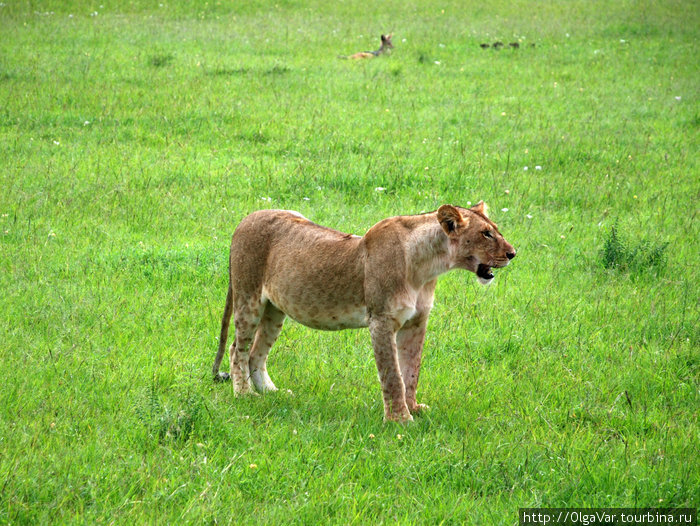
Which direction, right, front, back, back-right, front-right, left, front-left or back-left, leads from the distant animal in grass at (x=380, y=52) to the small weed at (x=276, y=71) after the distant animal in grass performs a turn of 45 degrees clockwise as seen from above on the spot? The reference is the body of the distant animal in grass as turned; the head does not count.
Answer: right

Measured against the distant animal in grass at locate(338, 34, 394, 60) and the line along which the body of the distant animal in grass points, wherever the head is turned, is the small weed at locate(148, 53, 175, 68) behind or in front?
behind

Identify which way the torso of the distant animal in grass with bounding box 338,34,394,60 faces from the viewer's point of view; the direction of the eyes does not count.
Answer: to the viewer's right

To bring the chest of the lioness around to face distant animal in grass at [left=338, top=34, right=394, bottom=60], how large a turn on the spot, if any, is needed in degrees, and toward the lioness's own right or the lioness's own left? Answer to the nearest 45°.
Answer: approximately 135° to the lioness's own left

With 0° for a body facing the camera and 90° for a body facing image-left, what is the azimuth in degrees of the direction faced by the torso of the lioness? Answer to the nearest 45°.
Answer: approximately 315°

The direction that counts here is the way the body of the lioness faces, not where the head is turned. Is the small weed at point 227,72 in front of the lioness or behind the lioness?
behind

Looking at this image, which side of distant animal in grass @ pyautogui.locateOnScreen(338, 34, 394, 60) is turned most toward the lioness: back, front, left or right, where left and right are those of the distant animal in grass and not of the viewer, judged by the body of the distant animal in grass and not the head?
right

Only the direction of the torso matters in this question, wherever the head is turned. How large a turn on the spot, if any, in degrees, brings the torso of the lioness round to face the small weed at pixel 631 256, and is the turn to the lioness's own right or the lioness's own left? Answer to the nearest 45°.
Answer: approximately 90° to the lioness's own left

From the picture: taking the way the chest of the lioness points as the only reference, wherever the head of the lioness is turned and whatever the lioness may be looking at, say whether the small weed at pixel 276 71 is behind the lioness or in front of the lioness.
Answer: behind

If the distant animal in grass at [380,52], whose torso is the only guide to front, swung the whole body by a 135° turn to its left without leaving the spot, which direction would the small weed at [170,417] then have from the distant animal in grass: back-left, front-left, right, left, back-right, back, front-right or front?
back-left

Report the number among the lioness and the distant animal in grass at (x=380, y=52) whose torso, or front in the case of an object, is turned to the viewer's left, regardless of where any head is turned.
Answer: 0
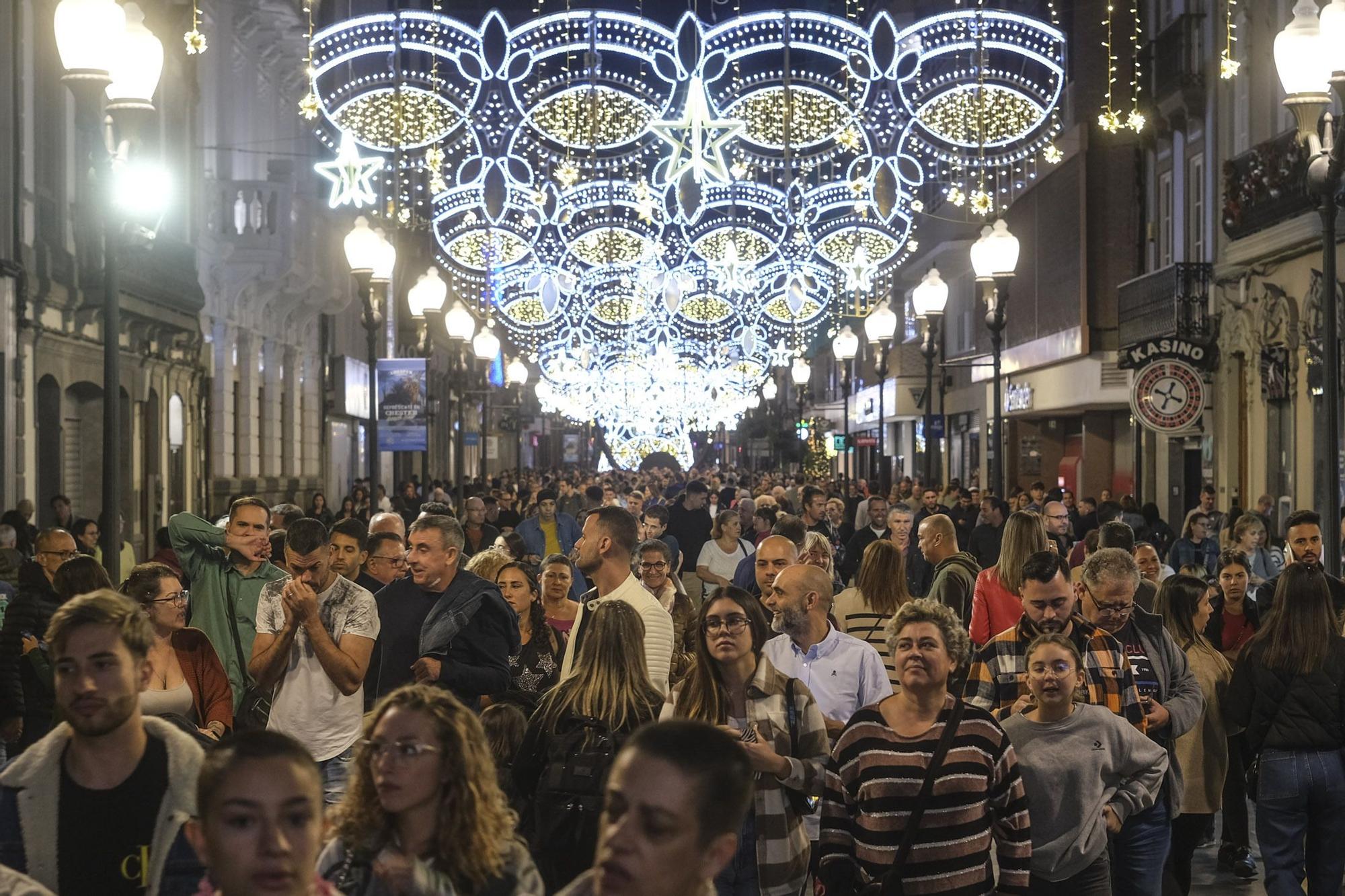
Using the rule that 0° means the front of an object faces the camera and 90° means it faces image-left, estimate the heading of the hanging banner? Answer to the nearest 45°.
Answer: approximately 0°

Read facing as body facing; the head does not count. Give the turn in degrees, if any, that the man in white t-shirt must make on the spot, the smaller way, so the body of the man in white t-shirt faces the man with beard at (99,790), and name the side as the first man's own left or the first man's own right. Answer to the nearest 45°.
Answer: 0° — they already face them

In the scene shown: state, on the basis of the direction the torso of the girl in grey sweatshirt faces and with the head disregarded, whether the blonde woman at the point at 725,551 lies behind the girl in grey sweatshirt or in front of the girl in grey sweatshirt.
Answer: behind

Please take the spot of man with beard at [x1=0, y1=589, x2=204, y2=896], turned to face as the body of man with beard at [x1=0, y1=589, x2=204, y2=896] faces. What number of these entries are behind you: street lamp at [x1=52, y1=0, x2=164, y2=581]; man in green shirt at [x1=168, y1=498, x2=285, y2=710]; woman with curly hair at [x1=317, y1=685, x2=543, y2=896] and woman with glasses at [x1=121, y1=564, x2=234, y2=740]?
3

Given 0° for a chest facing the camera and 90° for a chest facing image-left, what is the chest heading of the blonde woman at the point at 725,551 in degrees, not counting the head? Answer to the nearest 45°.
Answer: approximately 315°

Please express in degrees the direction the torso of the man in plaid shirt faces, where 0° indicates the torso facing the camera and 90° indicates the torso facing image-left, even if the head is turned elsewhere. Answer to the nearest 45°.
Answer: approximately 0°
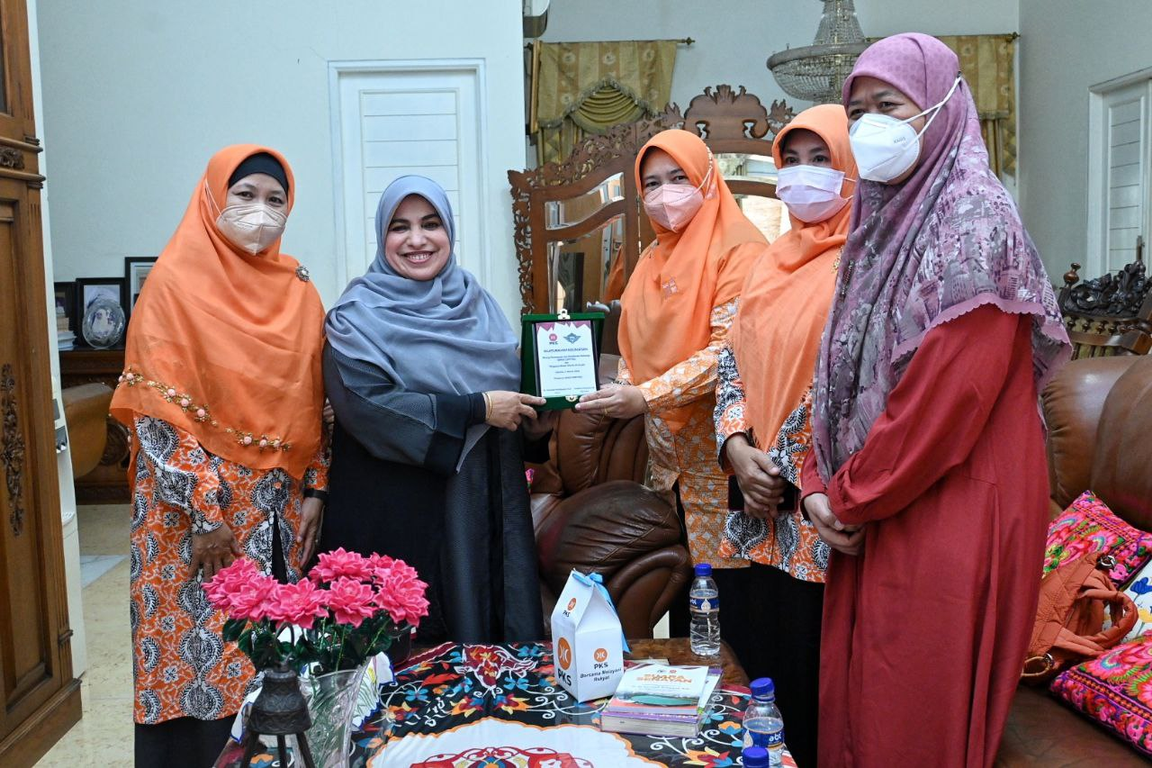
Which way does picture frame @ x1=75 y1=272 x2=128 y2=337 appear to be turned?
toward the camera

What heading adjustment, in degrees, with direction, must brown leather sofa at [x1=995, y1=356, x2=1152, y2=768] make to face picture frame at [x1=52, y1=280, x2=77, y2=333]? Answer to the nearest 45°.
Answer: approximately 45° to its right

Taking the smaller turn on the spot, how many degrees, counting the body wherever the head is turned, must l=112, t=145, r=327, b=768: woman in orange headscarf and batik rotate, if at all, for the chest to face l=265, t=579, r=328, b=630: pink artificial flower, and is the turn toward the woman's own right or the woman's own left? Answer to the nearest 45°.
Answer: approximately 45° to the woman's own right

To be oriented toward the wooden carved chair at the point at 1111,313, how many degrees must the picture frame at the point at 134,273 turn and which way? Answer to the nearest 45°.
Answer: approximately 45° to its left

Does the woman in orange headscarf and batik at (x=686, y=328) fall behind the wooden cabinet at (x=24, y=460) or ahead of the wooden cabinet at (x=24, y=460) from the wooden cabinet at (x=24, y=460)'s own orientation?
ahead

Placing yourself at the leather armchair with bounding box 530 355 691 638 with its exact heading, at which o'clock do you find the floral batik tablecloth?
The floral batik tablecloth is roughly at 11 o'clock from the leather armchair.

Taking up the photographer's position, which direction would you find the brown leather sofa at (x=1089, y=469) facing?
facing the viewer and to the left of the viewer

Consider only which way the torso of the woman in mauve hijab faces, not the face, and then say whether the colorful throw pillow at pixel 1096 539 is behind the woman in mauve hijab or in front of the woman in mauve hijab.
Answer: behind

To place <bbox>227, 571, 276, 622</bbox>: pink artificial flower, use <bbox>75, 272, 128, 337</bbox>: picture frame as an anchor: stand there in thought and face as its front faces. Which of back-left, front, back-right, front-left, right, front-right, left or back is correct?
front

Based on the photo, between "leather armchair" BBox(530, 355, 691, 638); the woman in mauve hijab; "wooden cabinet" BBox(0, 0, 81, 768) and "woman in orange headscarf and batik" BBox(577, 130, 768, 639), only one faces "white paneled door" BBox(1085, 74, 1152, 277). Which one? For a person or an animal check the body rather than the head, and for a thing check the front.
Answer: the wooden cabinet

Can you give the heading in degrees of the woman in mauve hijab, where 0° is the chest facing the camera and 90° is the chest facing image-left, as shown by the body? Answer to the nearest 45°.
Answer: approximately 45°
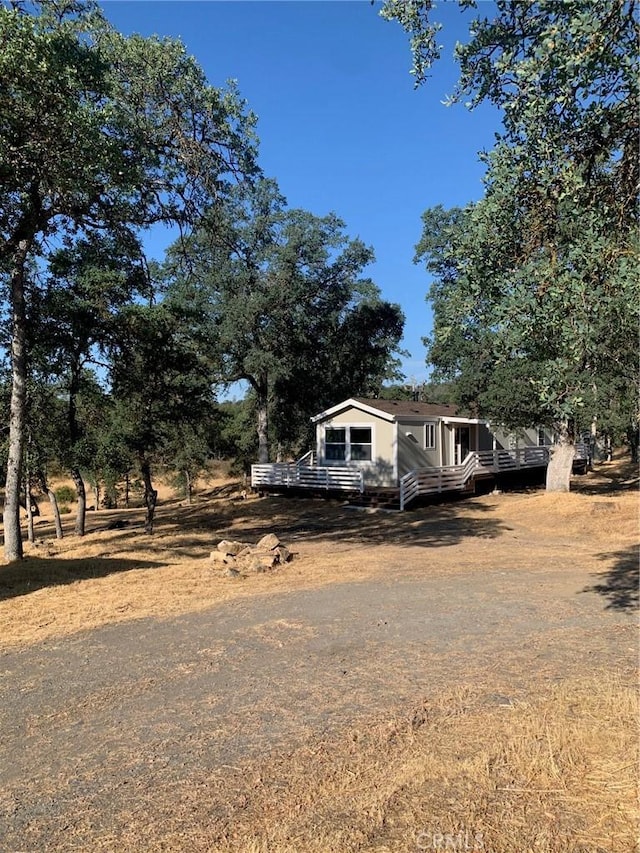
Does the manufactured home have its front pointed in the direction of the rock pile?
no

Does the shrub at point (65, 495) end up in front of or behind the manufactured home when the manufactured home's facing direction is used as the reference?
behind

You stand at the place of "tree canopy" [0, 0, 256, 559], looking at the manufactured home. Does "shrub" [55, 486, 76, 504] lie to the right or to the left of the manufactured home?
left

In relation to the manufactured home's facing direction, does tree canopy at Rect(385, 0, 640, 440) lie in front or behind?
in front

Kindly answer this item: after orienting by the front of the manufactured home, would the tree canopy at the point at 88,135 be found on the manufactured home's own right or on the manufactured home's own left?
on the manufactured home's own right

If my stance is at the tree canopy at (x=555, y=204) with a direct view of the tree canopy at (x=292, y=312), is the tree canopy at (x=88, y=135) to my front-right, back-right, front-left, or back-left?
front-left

________________________

DESCRIPTION OF THE TASK: Lay out every line of the entries above as a numbered list, skipping blank lines. Leave the pictures out of your answer.

RESPONSE:
1. Which direction, right, front, back, back-right, front-right, left, front-left or back-left, leads from the distant animal in grass at (x=380, y=52) to the small weed at (x=276, y=71) after the distant animal in grass performs a turn of 45 degrees clockwise as seen from above on the spot? The reference is the body of the distant animal in grass as turned; the head does not count.
2. Answer: right
3. Measured against the distant animal in grass at locate(338, 34, 394, 60) and the line along which the body of the distant animal in grass points, wherever the head is turned, is the small weed at locate(148, 53, 175, 68) behind or in front?
4. behind
5. Identify which way the torso of the distant animal in grass with bounding box 338,34,394,60 faces from the viewer's point of view; the direction of the eyes does not count.
6. Answer: to the viewer's right
7. To bring the chest of the lioness around to face distant animal in grass at [left=338, top=34, right=394, bottom=60], how large a turn on the spot, if any, is needed in degrees, and toward the lioness's own right or the lioness's own left? Answer to the nearest 45°.
8. Answer: approximately 135° to the lioness's own left
9. With 0° for a body facing the camera and 90° for a body facing image-left, what is the azimuth in degrees of the direction faced by the torso of the lioness? Answer to the nearest 45°.
10. Answer: approximately 315°
11. The direction that counts here is the way the body of the lioness faces, not where the head is turned. Is the small weed at point 227,72 in front of the lioness or behind the lioness?
12. behind
13. Looking at this image, which side of distant animal in grass @ pyautogui.locateOnScreen(338, 34, 394, 60) is turned most toward the lioness: back, front, left or right, where left and right are those of the distant animal in grass and not of the viewer, judged by the body of the distant animal in grass and not the head?
14. right
15. Only the direction of the torso matters in this question, wherever the head is turned. How large a turn on the spot, if any, in degrees, brings the torso of the lioness round to face the small weed at pixel 631 256, and is the turn to the lioness's own right or the lioness's own left? Answer to the nearest 45°.
16. Answer: approximately 90° to the lioness's own left
17. From the picture: taking the way the chest of the lioness points as the only reference, wherever the head of the lioness is turned and whatever the lioness may be looking at, say whether the small weed at pixel 276 71 is behind the lioness or in front of the lioness.
18. Answer: behind
19. If the distant animal in grass at [380,52], whose torso is the only guide to front, swung the whole body by a 135° turn to its left without leaving the spot, which direction would the small weed at [170,417] then have from the distant animal in grass: back-left, front-left, right, left, back-right, back, front-right or front?
20. back-left
21. Report the number among the lioness and the distant animal in grass at (x=380, y=52) whose torso, or front in the case of an object, is turned to the viewer's left, regardless of where any head is turned.
22. Answer: 0
23. Using the rule that 0° means the front of an object faces the camera and 90° means it faces image-left, estimate the heading of the hanging banner? Answer to the nearest 45°.
24. Answer: approximately 0°
25. Read facing as body facing; the head does not count. Give the turn in degrees, if any, that the man in white t-shirt must make on the spot, the smaller way, so the body of the man in white t-shirt faces the man with beard at (99,790), and name the side as the first man's own left or the first man's own right. Answer to the nearest 45°.
26. Answer: 0° — they already face them
27. In the scene shown: state, on the basis of the direction the torso of the girl in grey sweatshirt faces and with the head disregarded, whether the blonde woman at the point at 725,551 lies behind the girl in grey sweatshirt or in front of the girl in grey sweatshirt.
28. Answer: behind
29. Please take the spot of man with beard at [x1=0, y1=589, x2=204, y2=896], turned to face as the body of man with beard at [x1=0, y1=589, x2=204, y2=896] faces. What number of these entries are behind you: street lamp at [x1=52, y1=0, x2=164, y2=581]; man in green shirt at [x1=168, y1=498, x2=285, y2=710]; woman with curly hair at [x1=317, y1=685, x2=543, y2=896] and woman with glasses at [x1=121, y1=564, x2=234, y2=740]?
30. 3
31. Given 0° for a chest facing the camera and 90° for a chest facing image-left, what is the chest heading of the blonde woman at the point at 725,551 in degrees, not counting the head? Answer to the nearest 45°.
32. Answer: approximately 315°
33. Please express in degrees the direction the torso of the man in plaid shirt faces, where 0° indicates the torso facing the camera and 90° indicates the torso facing image-left, even if the head is turned elsewhere. Answer to the nearest 45°.
34. Answer: approximately 0°
35. Which way does picture frame @ x1=75 y1=272 x2=128 y2=337 appear to be turned?
36. toward the camera
37. What heading adjustment, in degrees, with direction, must brown leather sofa at [x1=995, y1=356, x2=1152, y2=768] make to face picture frame at [x1=52, y1=280, x2=77, y2=333]? Answer to the nearest 45°.
38. Answer: approximately 45° to its right
39. Taking the smaller turn on the spot, how many degrees, counting the body wherever the head is turned, must l=112, t=145, r=327, b=768: woman in orange headscarf and batik rotate, if at all, for the chest to face l=265, t=579, r=328, b=630: pink artificial flower, and is the turn toward the woman's own right or the woman's own left? Answer to the nearest 45°.
40. Answer: approximately 45° to the woman's own right
41. To be oriented toward the wooden carved chair at the point at 1111,313, how many degrees must the picture frame at the point at 134,273 turn and which way? Answer to the nearest 45°.
42. Answer: approximately 45° to its left
43. Does the woman in orange headscarf and batik at (x=686, y=328) fall behind the wooden cabinet at (x=24, y=460) or ahead of the wooden cabinet at (x=24, y=460) from the wooden cabinet at (x=24, y=460)'s own orientation?
44. ahead
45. Placing yourself at the leather armchair with bounding box 530 355 691 638 with its exact heading, at which o'clock do you find the floral batik tablecloth?
46. The floral batik tablecloth is roughly at 11 o'clock from the leather armchair.
47. Taking up the photographer's position, which direction would you find the brown leather sofa at (x=1089, y=469) facing?
48. facing the viewer and to the left of the viewer
49. Consider only which way the torso of the woman in mauve hijab faces, not the face, and then say whether the colorful throw pillow at pixel 1096 539 is behind the woman in mauve hijab or in front of the woman in mauve hijab.
50. Answer: behind
51. To place <bbox>227, 571, 276, 622</bbox>: pink artificial flower, use <bbox>75, 272, 128, 337</bbox>: picture frame as an anchor: stand there in thought and face as its front faces. Which of back-left, front, back-right, front-left, right, front-right, left or back is correct?
52. front
53. Based on the photo, between "leather armchair" BBox(530, 355, 691, 638); the woman in mauve hijab; "wooden cabinet" BBox(0, 0, 81, 768) and "woman in orange headscarf and batik" BBox(577, 130, 768, 639), only one faces "white paneled door" BBox(1085, 74, 1152, 277). Which one? For a person or an animal check the body rather than the head, and for a thing check the front.
54. Answer: the wooden cabinet
55. Can you give the heading in degrees of the woman in mauve hijab, where 0° is the chest facing the camera and 90° is the chest facing image-left, as shown by the body? Answer to the nearest 45°.
56. Answer: approximately 45°
57. Does the manufactured home have its front pointed in the direction of the rock pile?
58. no
59. Does the shrub at point (65, 495) end up in front of or behind the manufactured home when the manufactured home's facing direction is used as the reference?
60. behind
61. You stand at the place of "tree canopy" [0, 0, 256, 559], looking at the manufactured home. Does "shrub" [55, 486, 76, 504] lie to the right or to the left of the manufactured home?
62. left
63. In relation to the manufactured home's facing direction, does tree canopy at Rect(385, 0, 640, 440) lie in front or behind?
64. in front
65. Kindly answer this item: after orienting by the front of the manufactured home, would the tree canopy at the point at 88,135 be found on the manufactured home's own right or on the manufactured home's own left?
66. on the manufactured home's own right
67. If my stance is at the tree canopy at (x=555, y=204) with a direct view of the tree canopy at (x=292, y=312), is the tree canopy at (x=88, y=135) to my front-right, back-right, front-left, or back-left?
68. front-left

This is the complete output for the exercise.